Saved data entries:
########################################
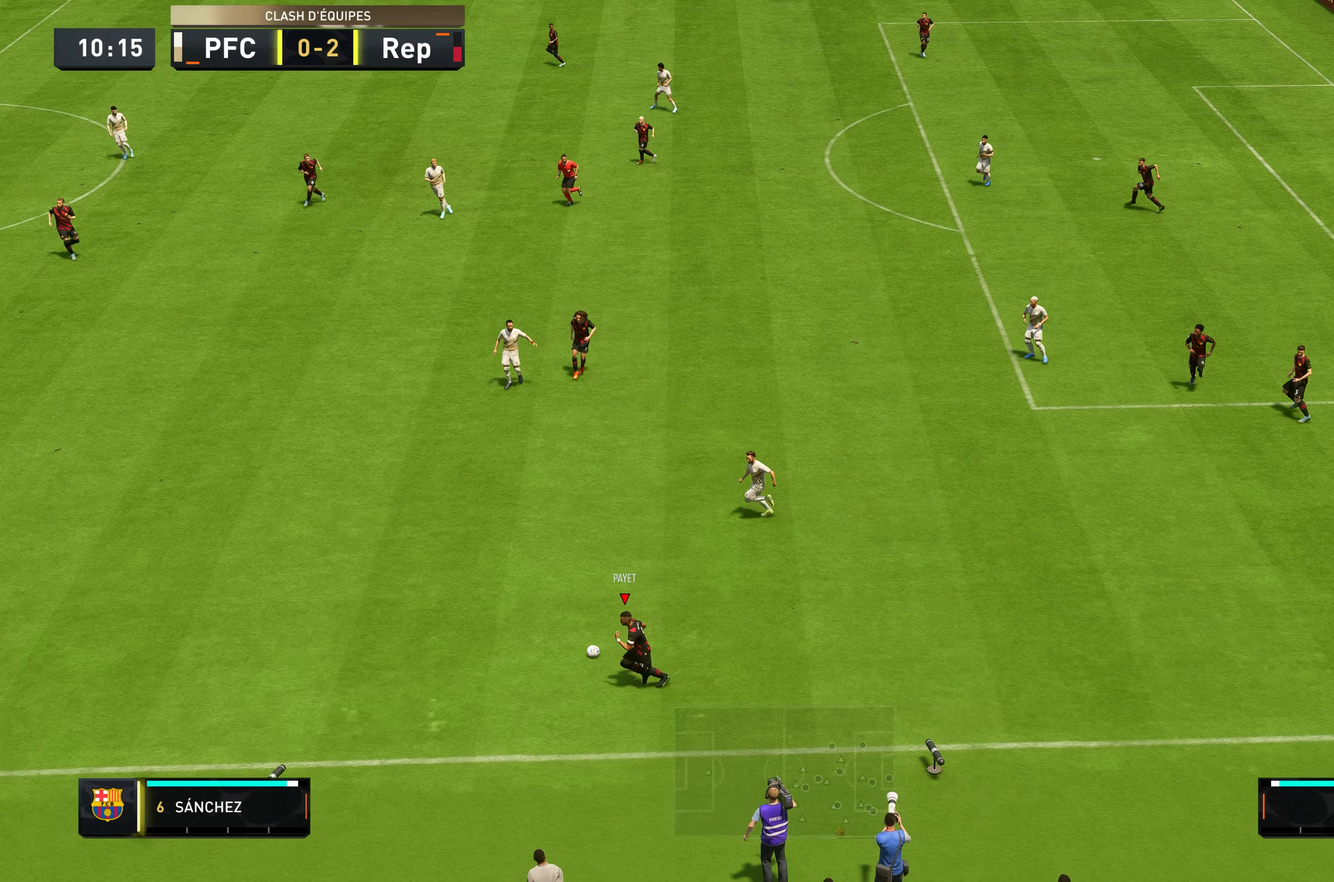
{"buttons": ["R2"], "left_stick": "left", "right_stick": "center", "events": [[83, "left_stick", "left"]]}
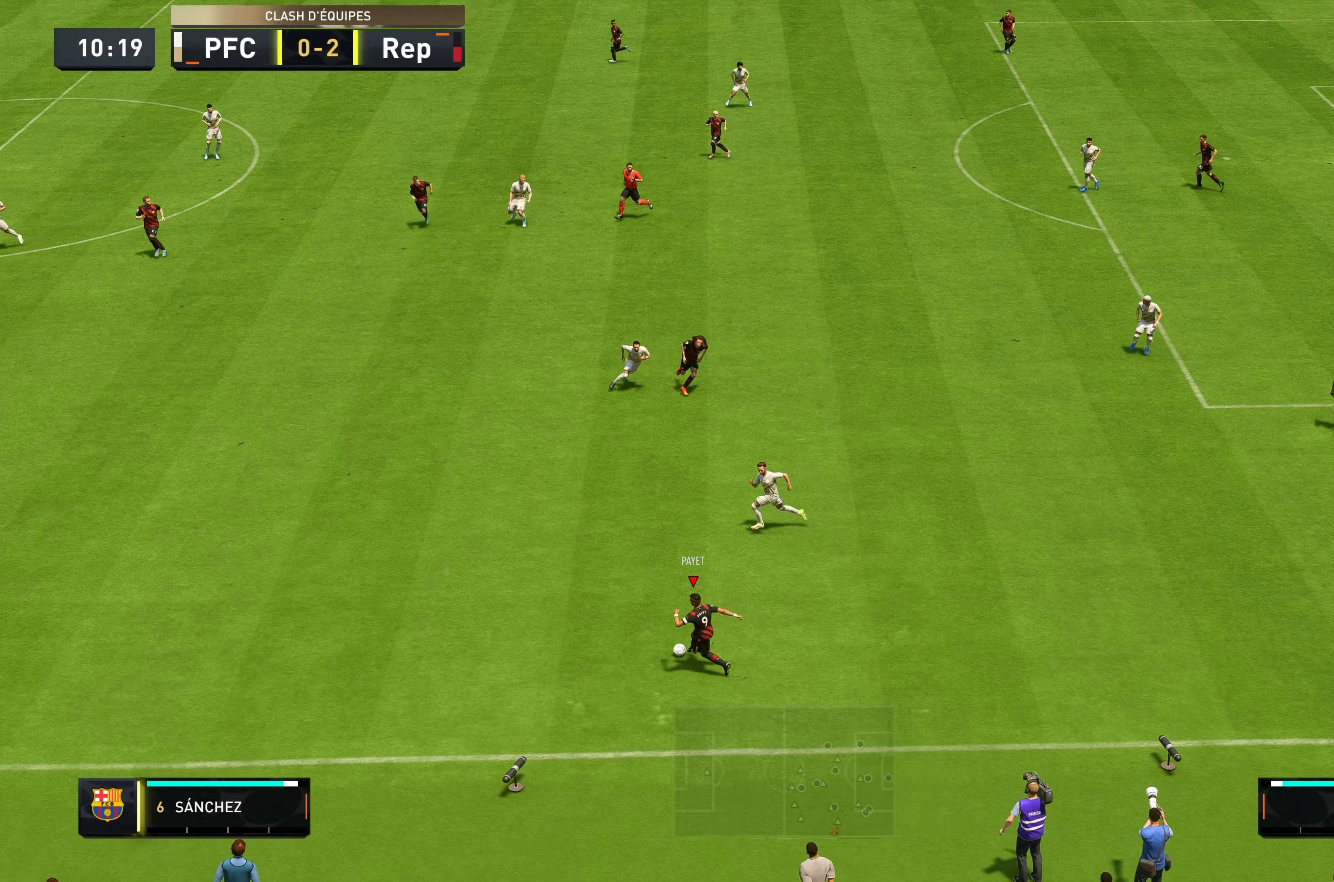
{"buttons": ["R2"], "left_stick": "left", "right_stick": "center", "events": []}
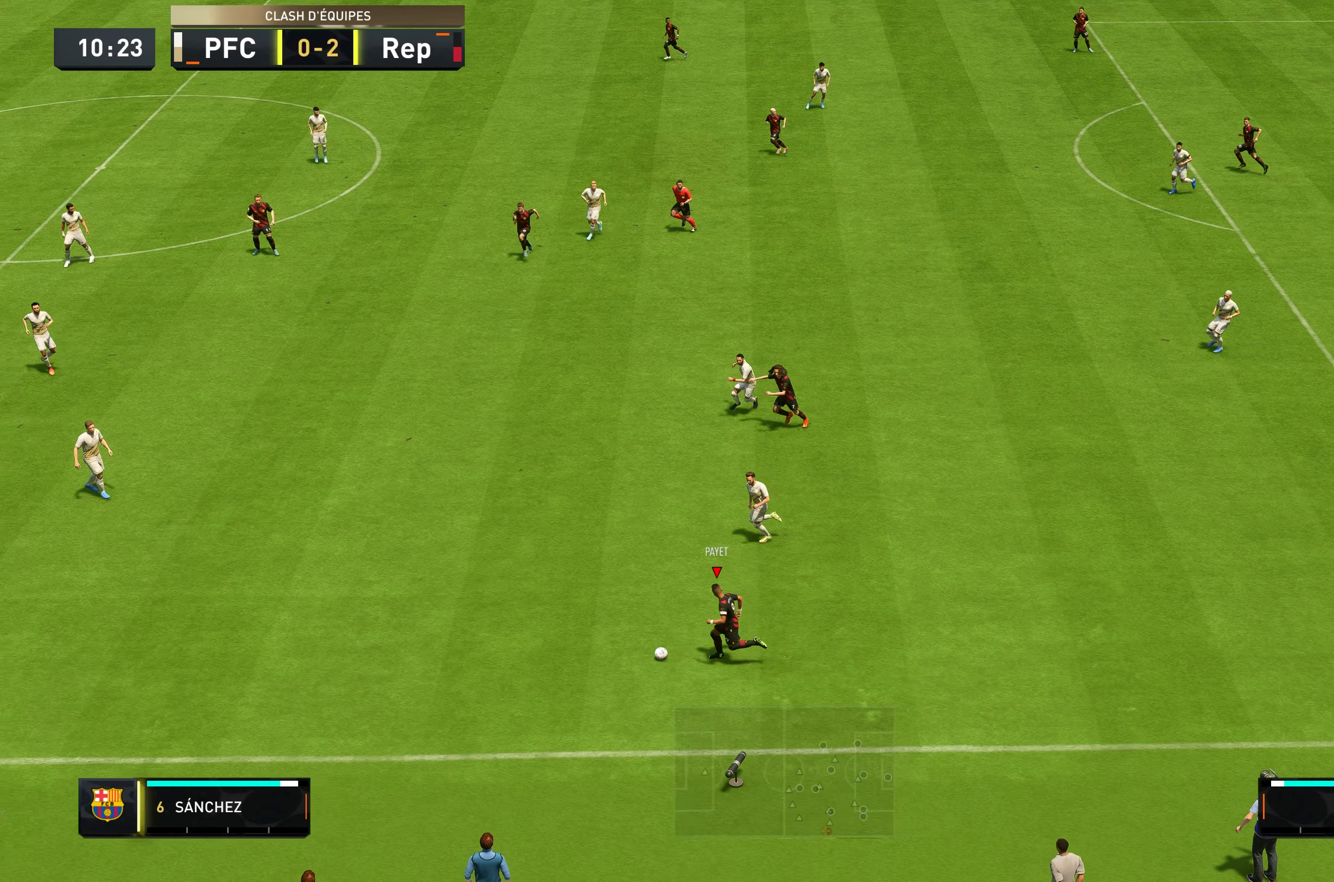
{"buttons": [], "left_stick": "left", "right_stick": "center", "events": [[300, "R2", "up"]]}
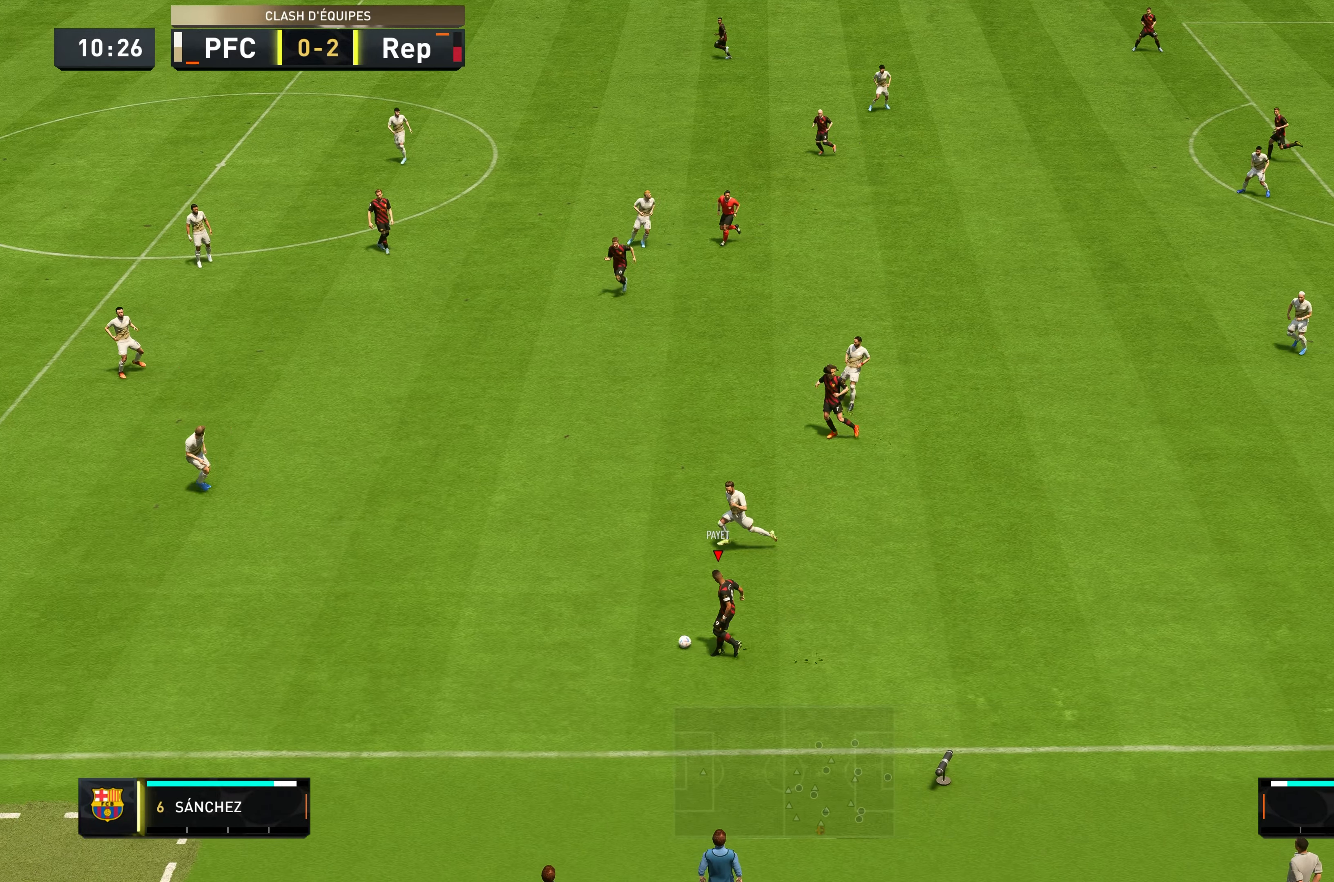
{"buttons": [], "left_stick": "up-right", "right_stick": "center", "events": [[183, "left_stick", "center"], [250, "left_stick", "up-right"]]}
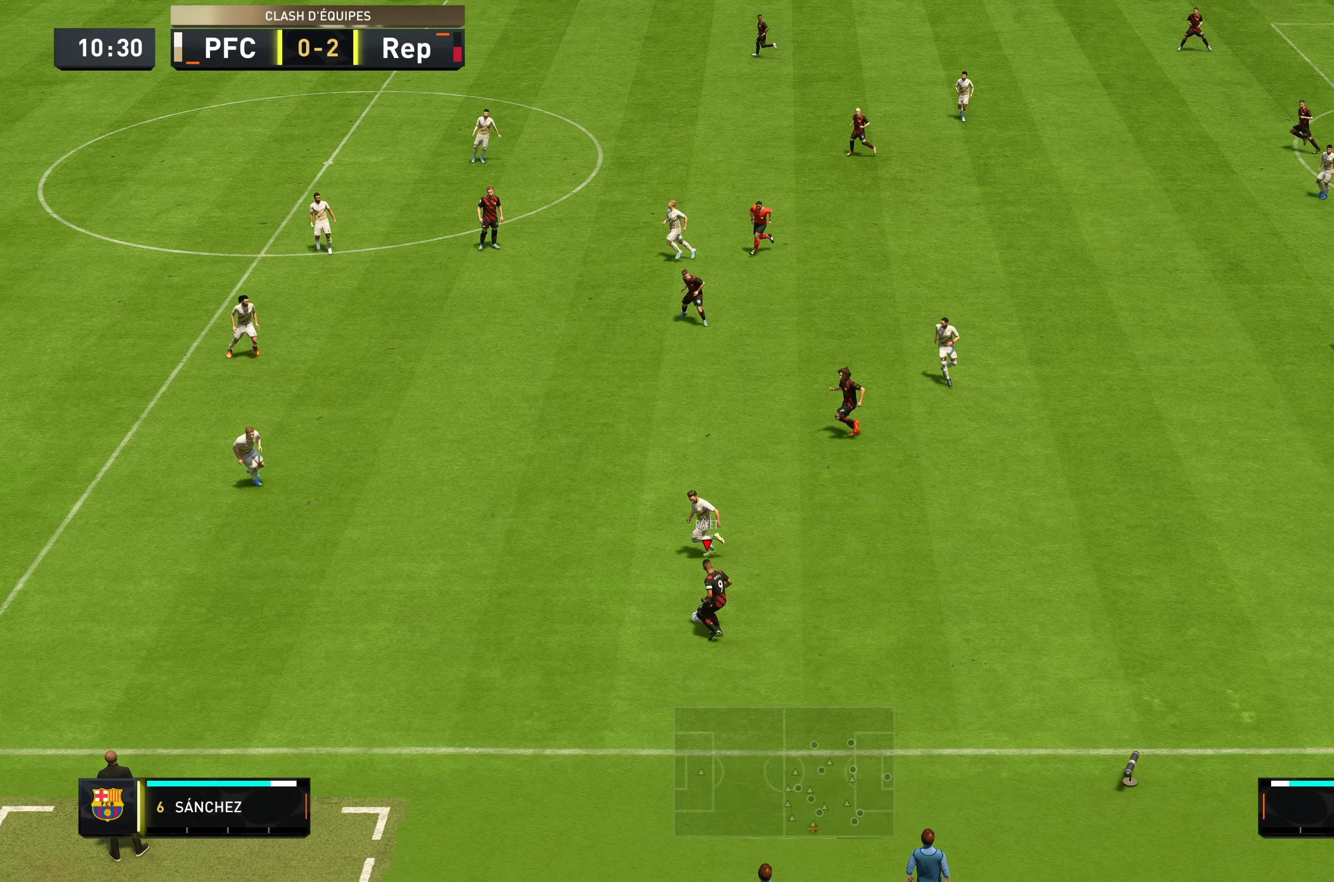
{"buttons": [], "left_stick": "up-right", "right_stick": "center", "events": []}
########################################
WHAT TO PRODUCE: The records above need retyping in full. Omit the pictures, and change nothing else.

ANSWER BOX:
{"buttons": ["R2"], "left_stick": "left", "right_stick": "center", "events": [[83, "left_stick", "left"]]}
{"buttons": ["R2"], "left_stick": "left", "right_stick": "center", "events": []}
{"buttons": [], "left_stick": "left", "right_stick": "center", "events": [[300, "R2", "up"]]}
{"buttons": [], "left_stick": "up-right", "right_stick": "center", "events": [[183, "left_stick", "center"], [250, "left_stick", "up-right"]]}
{"buttons": [], "left_stick": "up-right", "right_stick": "center", "events": []}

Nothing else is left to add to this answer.